31. A method as set forth in claim 17, wherein the electrically conductive block copolymer has a solubility in^" xylene of at least about 5% wt/wt, or greater.

32. A method as set forth in claim 17, wherein the electrically conductive block copolymer has a solubility in xylene of at least about 10% wt/wt, or greater.

33. A method as set forth in claim 23 , wherein the non-intrinsically conductive polymer comprises poly(ethylene oxide), the intrinsically conductive polymer comprises the dinonylnaphthalenesulfonic acid salt of polyaniline and the copolymer is 1% wt/wt soluble in chloroform when the degree of polymerization of the poly(ethylene oxide) is at least about 100 and the molecular weight of each polymer block that is an organic acid salt of an intrinsically conductive polymer is at least about 2,000.

34. An electrically conductive block copolymer made by the method of claim 17.
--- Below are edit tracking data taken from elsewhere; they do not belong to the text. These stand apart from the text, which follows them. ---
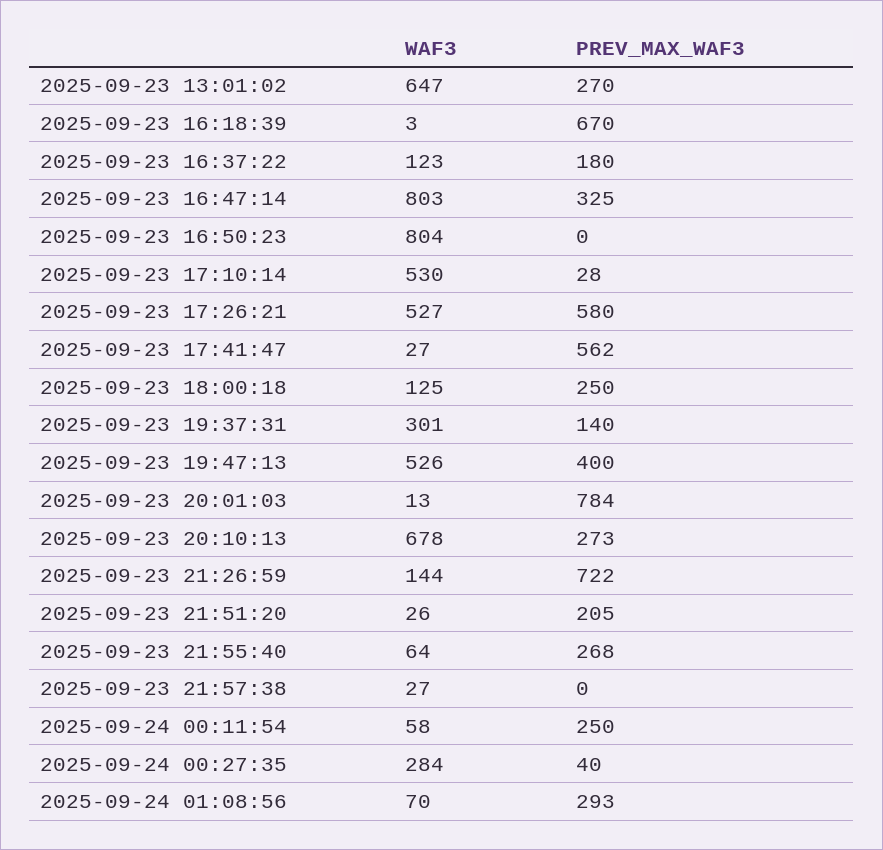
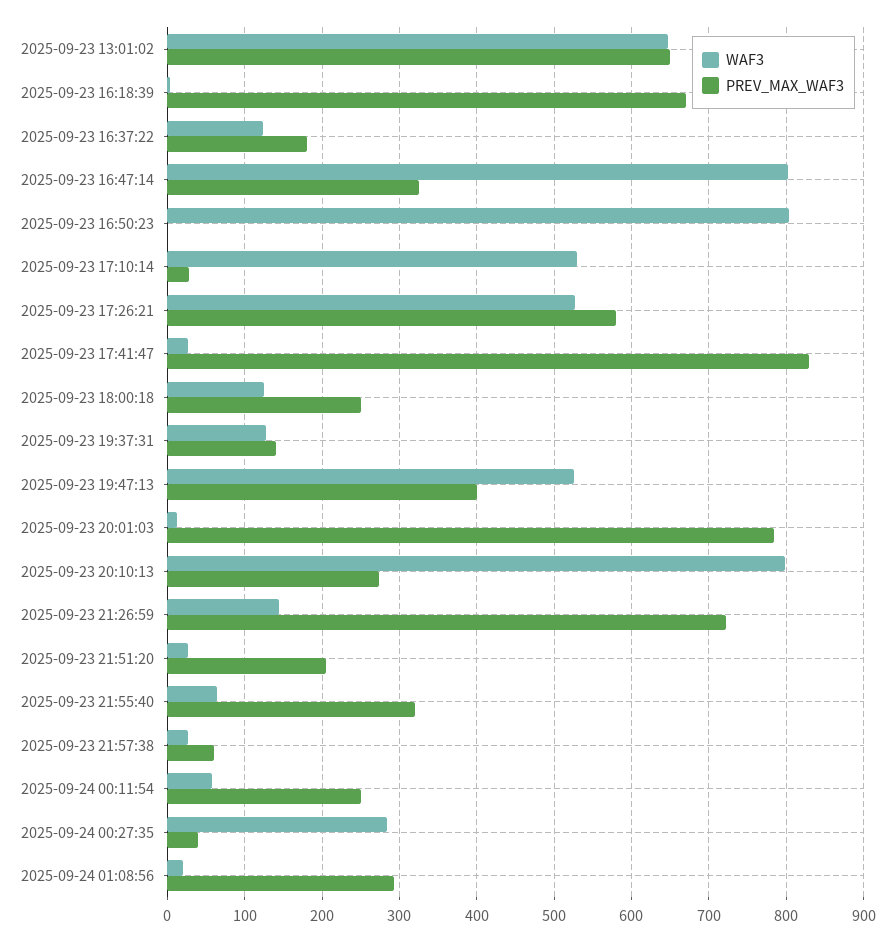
PREV_MAX_WAF3, 2025-09-23 13:01:02: 270 -> 650
PREV_MAX_WAF3, 2025-09-23 17:41:47: 562 -> 830
WAF3, 2025-09-23 19:37:31: 301 -> 130
WAF3, 2025-09-23 20:10:13: 678 -> 800
PREV_MAX_WAF3, 2025-09-23 21:55:40: 268 -> 320
PREV_MAX_WAF3, 2025-09-23 21:57:38: 0 -> 60
WAF3, 2025-09-24 01:08:56: 70 -> 20

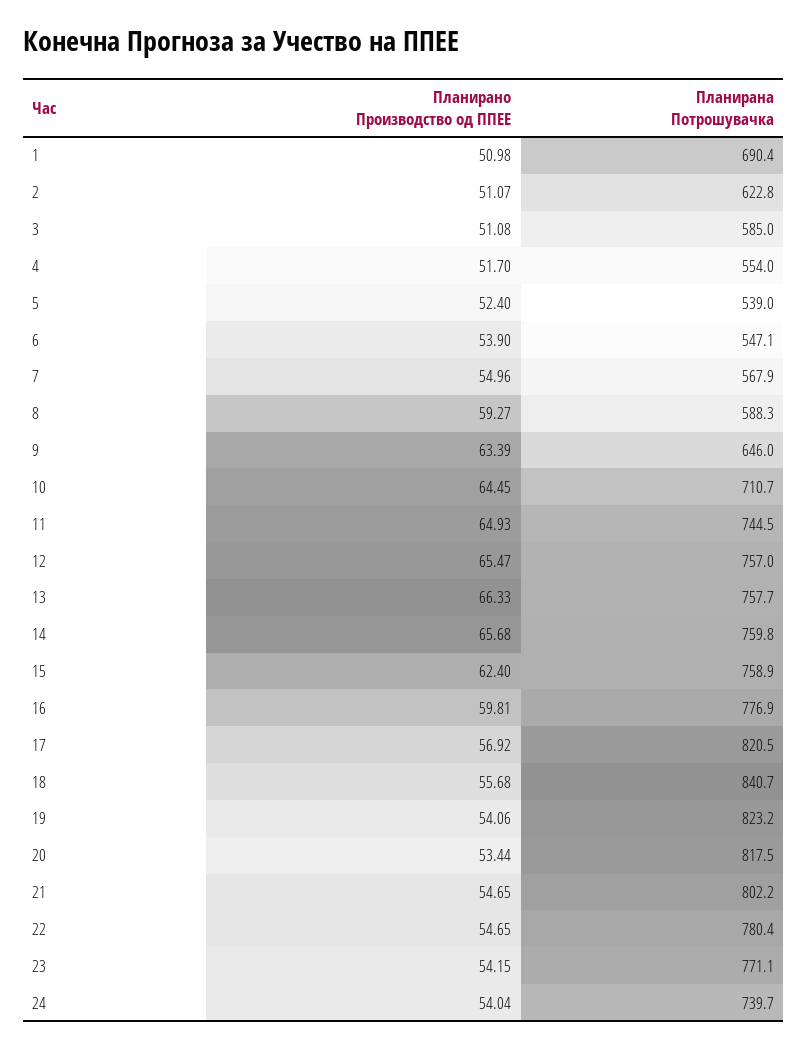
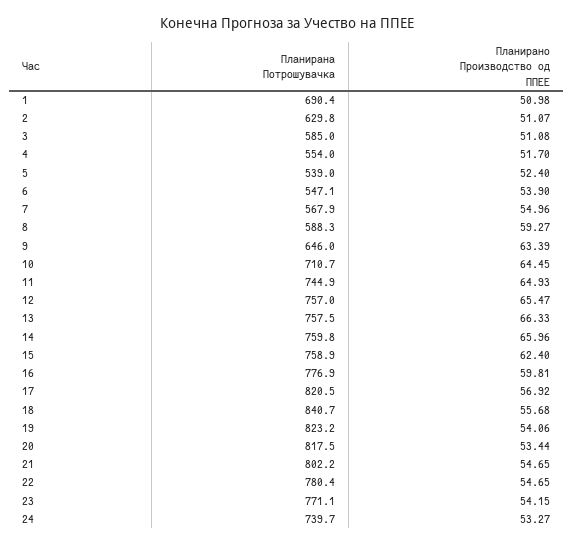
Планирана Потрошувачка, 2: 622.8 -> 629.8
Планирана Потрошувачка, 11: 744.5 -> 744.9
Планирана Потрошувачка, 13: 757.7 -> 757.5
Планирано Производство од ППЕЕ, 14: 65.68 -> 65.96
Планирано Производство од ППЕЕ, 24: 54.04 -> 53.27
35. A method of preparing an electrically conductive block copolymer which comprises applying an oxidizing electrochemical potential to a monomer of an intrinsically conductive polymer in the presence of water, a non-intrinsically conductive block precursor having at least one monomer unit of a non-intrinsically conductive polymer that is covalently linked to at least one linkage group having an oxidation potential approximately equal to or less than the oxidation potential of the monomer of an intrinsically conductive polymer, and an organic solvent in which water is soluble in an amount of at least 6% wt/wt and in which the organic acid, the non-intrinsically conductive polymer block precursor, the monomer of an intrinsically conductive polymer and the electrically conductive block copolymer are soluble.

36. An electrically conductive block copolymer made by the method of claim 35.